Other Great Hindu Mythology Books

cover of The Immortals of Meluha (The Shiva Trilogy) by Amish Tripathi (BIPOC he/him)

The Immortals of Meluha (The Shiva Trilogy) by Amish Tripathi

The first book in The Shiva Trilogy follows the plight of Shiva from extraordinary man to god status. Meluha refers to the land otherwise known as the Indus Valley and is also considered the birthplace of Hinduism. Over time, the people continue to experience environmental disasters and terrorist attacks from nearby. They put all their hope in the legend of a hero. This is a fantastical adventure about how the Hindu gods may have once been humans first.

cover of Ahalya by Koral Dasgupta (BIPOC she/her)

Ahalya by Koral Dasgupta

Ahalya’s story is fairly well-known in Hindu mythology. Ahalya was said to be created by Brahma himself as the idea of perfection. She was accused of adultery and cursed to stone by her husband Gautam, a sage who vowed to celibacy. But the adultery was a trick by Indra and part of a common insult to women: the expectation of innocence versus the desire for love. Dasgupta’s use of nature-inspired prose gives a beautiful setting to Ahalya’s story in both the myth and contemporary society.

cover of Namaha: Stories from the Land of Gods and Goddesses by Abhishek Singh (he/him)

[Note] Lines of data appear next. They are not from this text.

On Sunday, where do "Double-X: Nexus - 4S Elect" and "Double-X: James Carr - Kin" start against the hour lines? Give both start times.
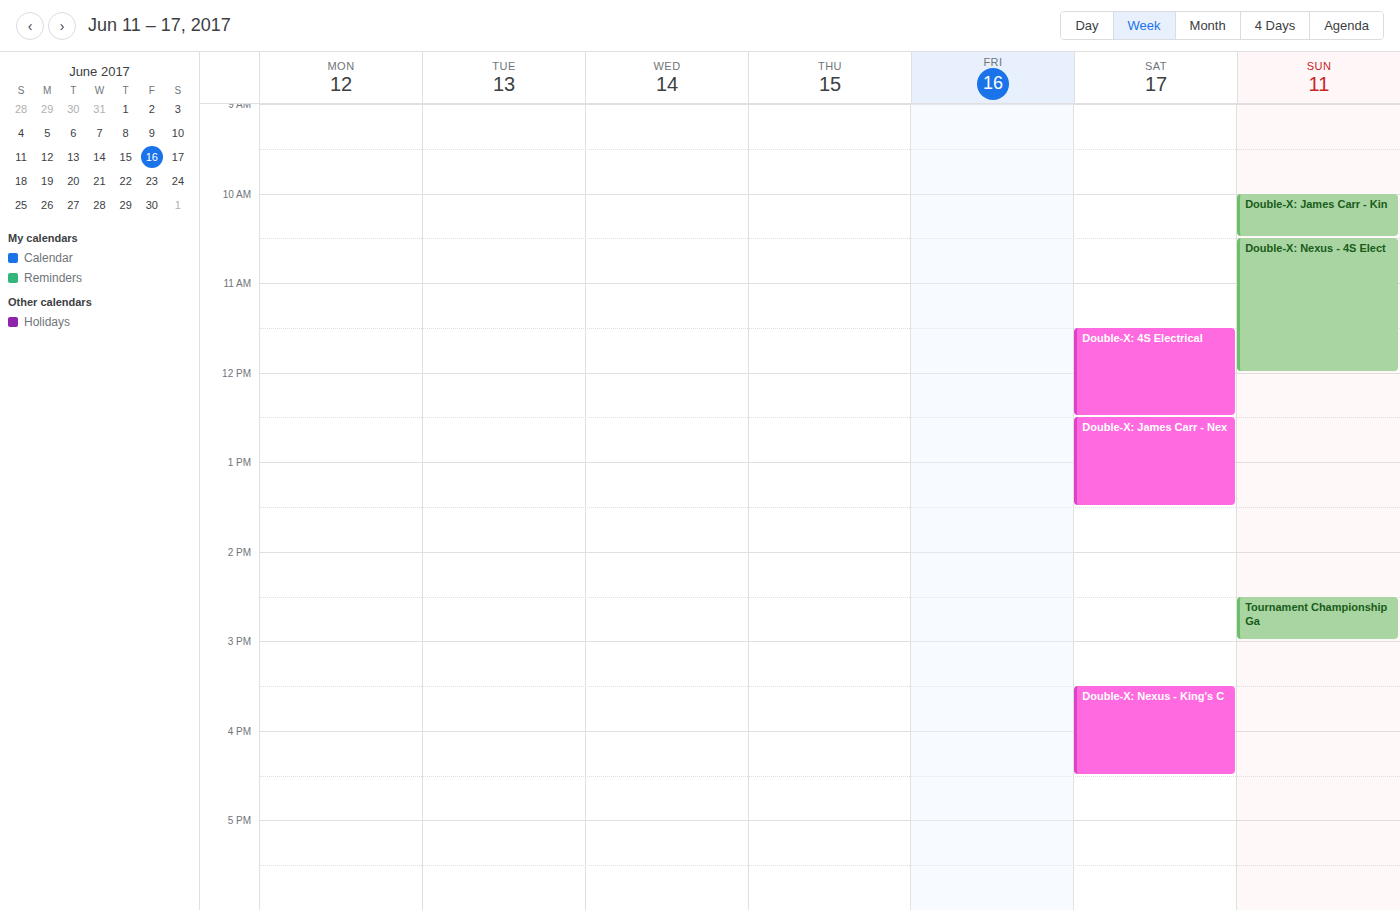
"Double-X: Nexus - 4S Elect": 10:30 AM, halfway between the 10 AM and 11 AM lines. "Double-X: James Carr - Kin": 10:00 AM, exactly on the 10 AM line.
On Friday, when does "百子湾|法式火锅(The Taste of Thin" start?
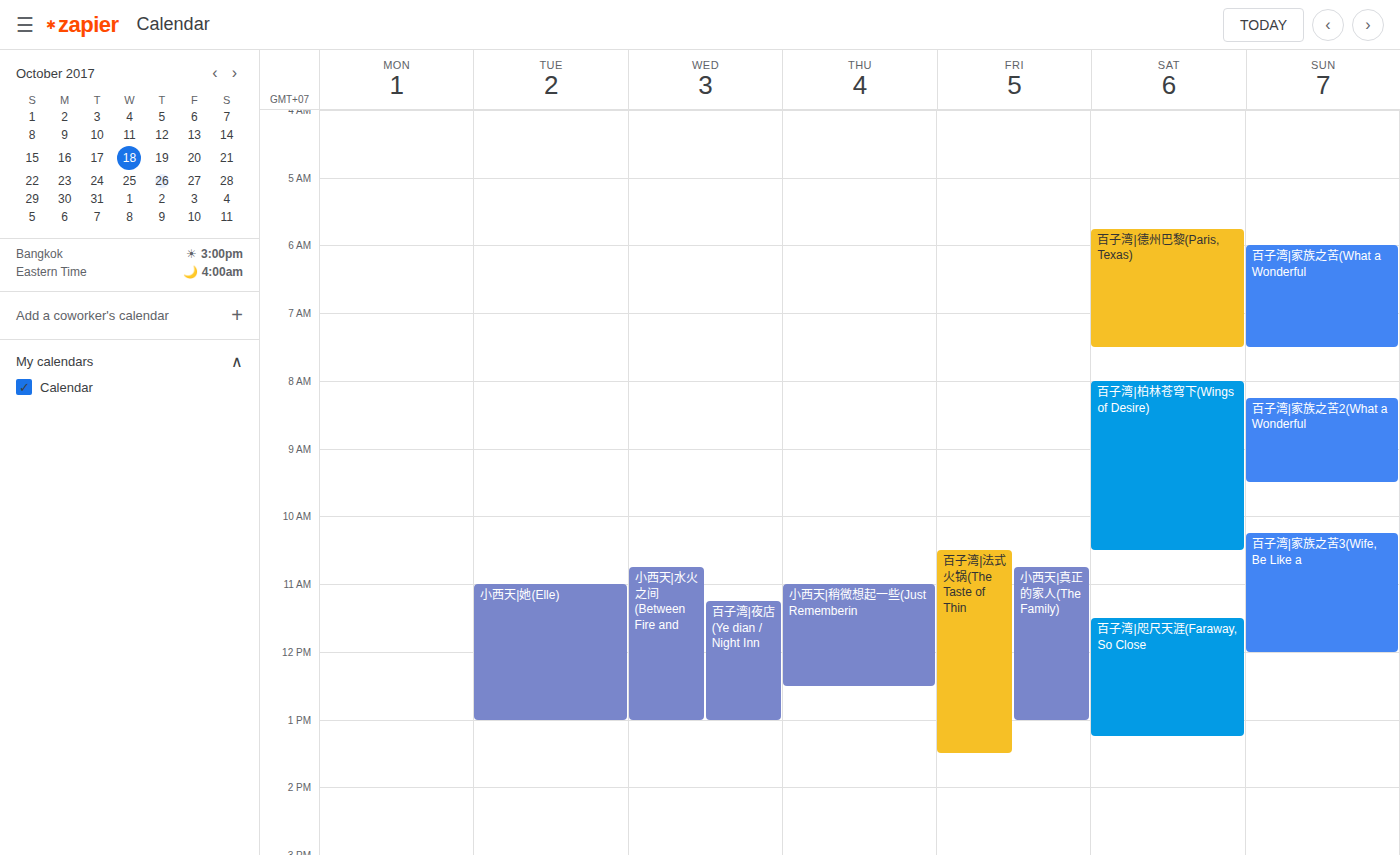
10:30 AM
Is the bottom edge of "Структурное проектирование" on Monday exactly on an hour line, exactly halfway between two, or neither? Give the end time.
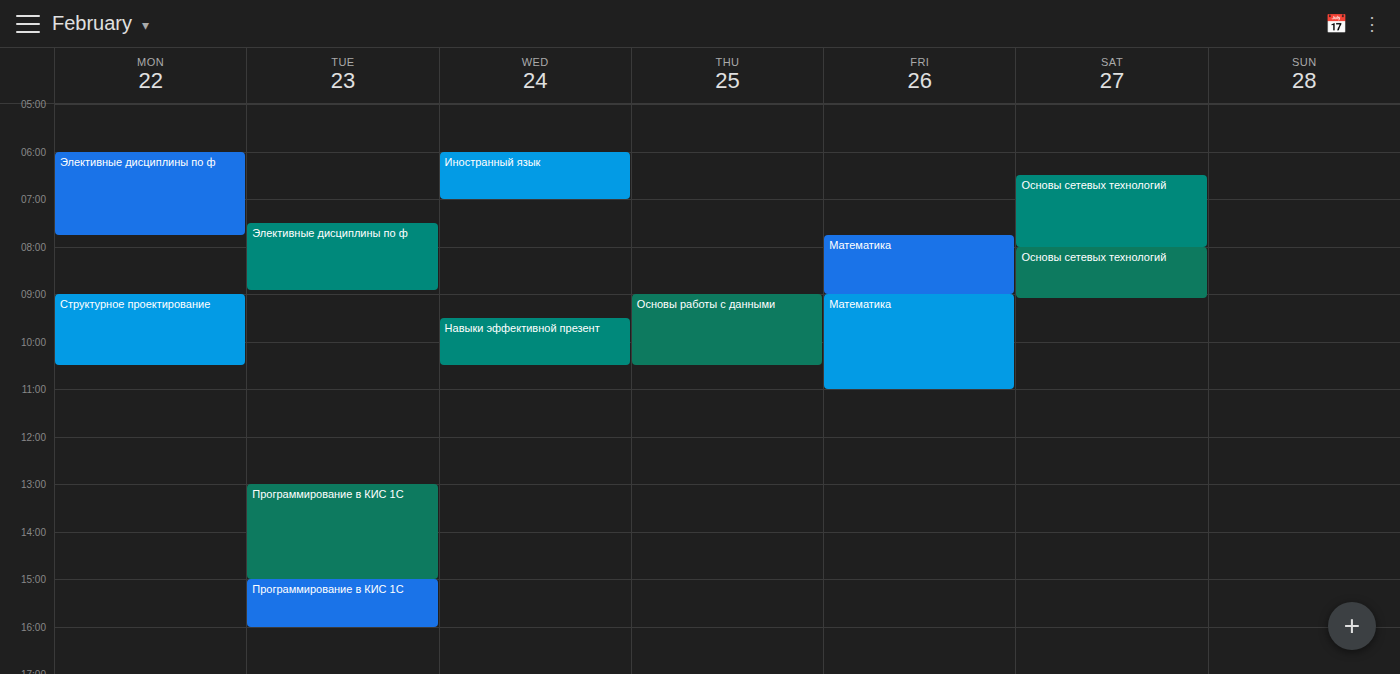
10:30 AM -- halfway between the 10 AM and 11 AM lines.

Namaha: Stories from the Land of Gods and Goddesses by Abhishek Singh

This book is more a visual journey than literal storytelling. While the blurb says “ancient Indian mythology,” it is important to know that does not mean an exact match with Hindu mythology. Singh explains in the afterword how these stories are “reimaginations of Vedantic, Puranic, and Upanishadic texts,” all part of Hinduism. The illustrations are part of a deeper message to connect with the older texts and allow the reader to explore the ideals of Hindu mythology. Each page gives something more to think about. It is beautiful and mesmerising, the perfect companion when you are reading other great Hindu mythology books.

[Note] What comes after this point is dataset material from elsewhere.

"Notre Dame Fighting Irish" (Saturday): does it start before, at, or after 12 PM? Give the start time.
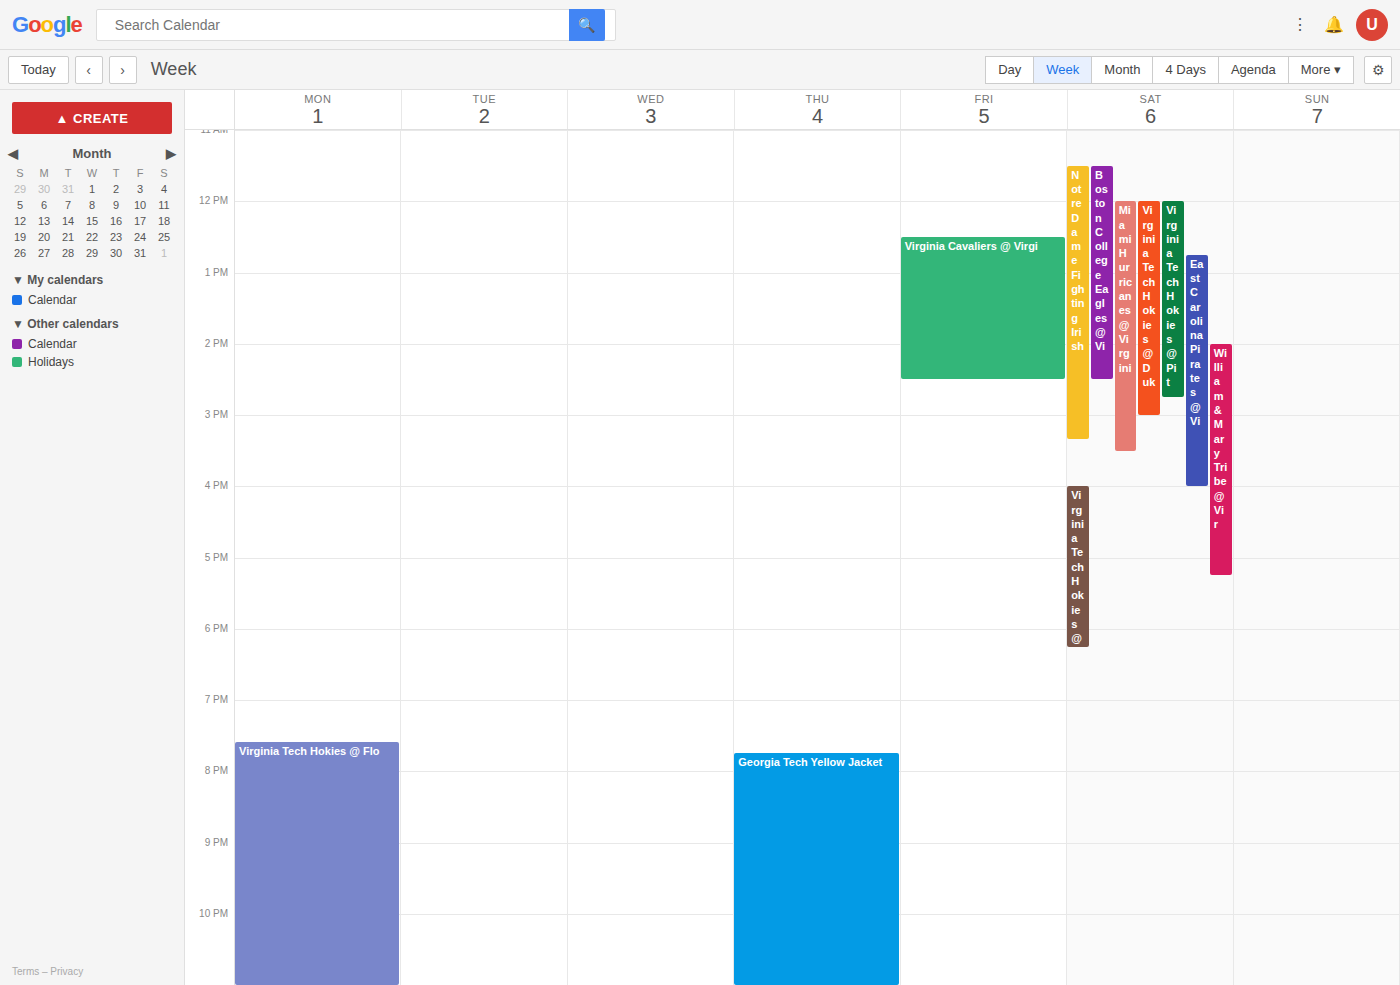
11:30 AM -- before 12 PM, 30 minutes above the 12 PM line.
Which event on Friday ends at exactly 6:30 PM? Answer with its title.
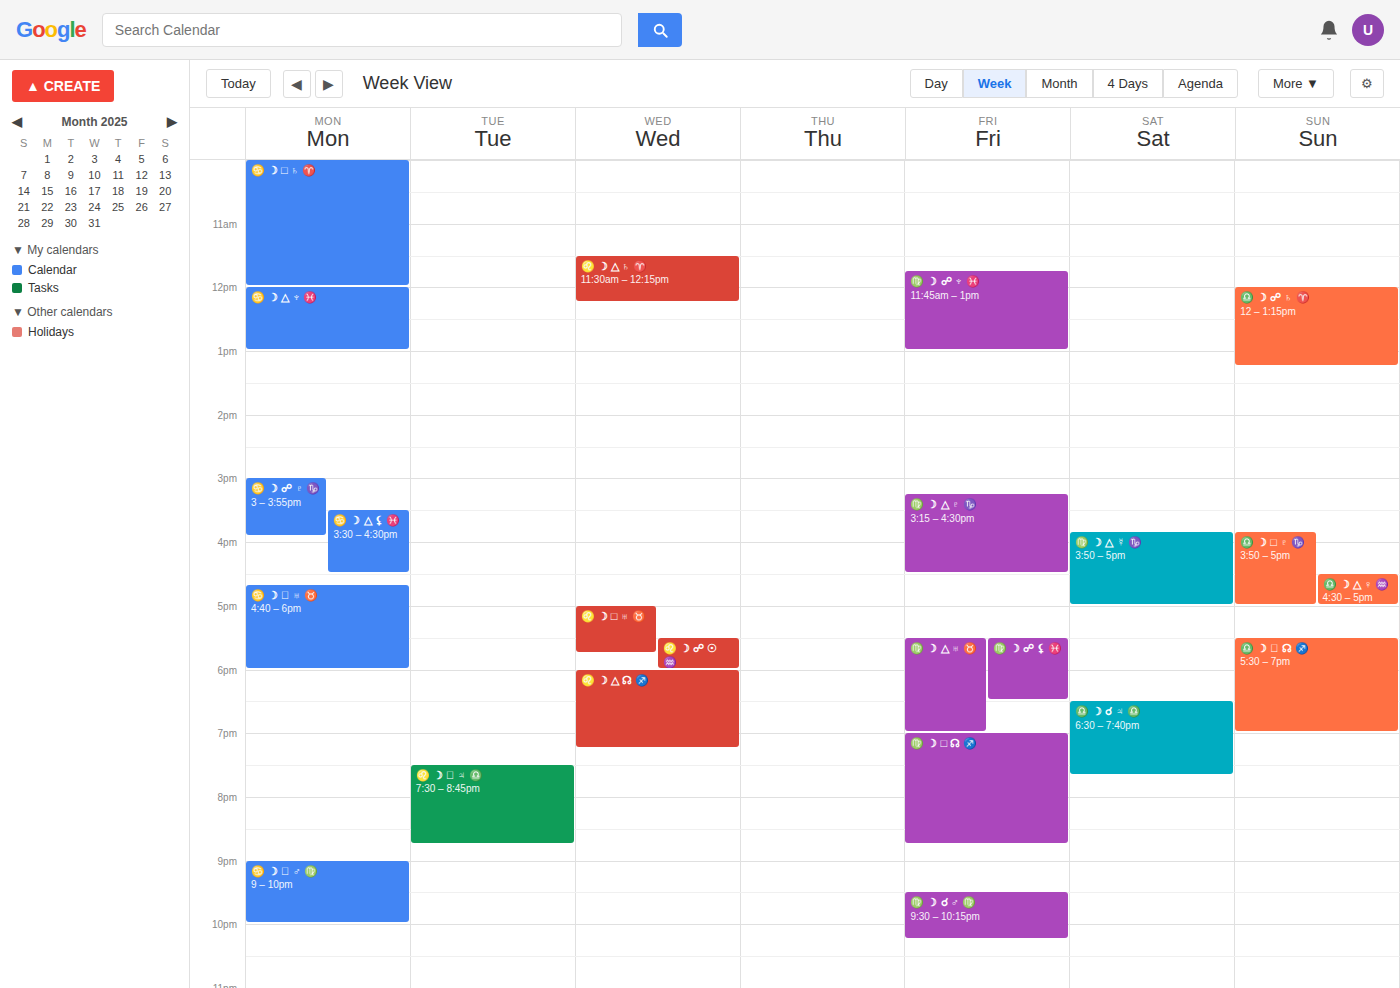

Hindu mythology books share such an amazing and wide array of stories. The offering of such vibrant characters gives us plenty of opportunity to explore alternate views and fresh perspectives. You can also gain a better understanding of Indian history and Hinduism’s influence with Senjuti’s comprehensive reading list, as well as this examination of Hindu epics and whether they should be considered myths.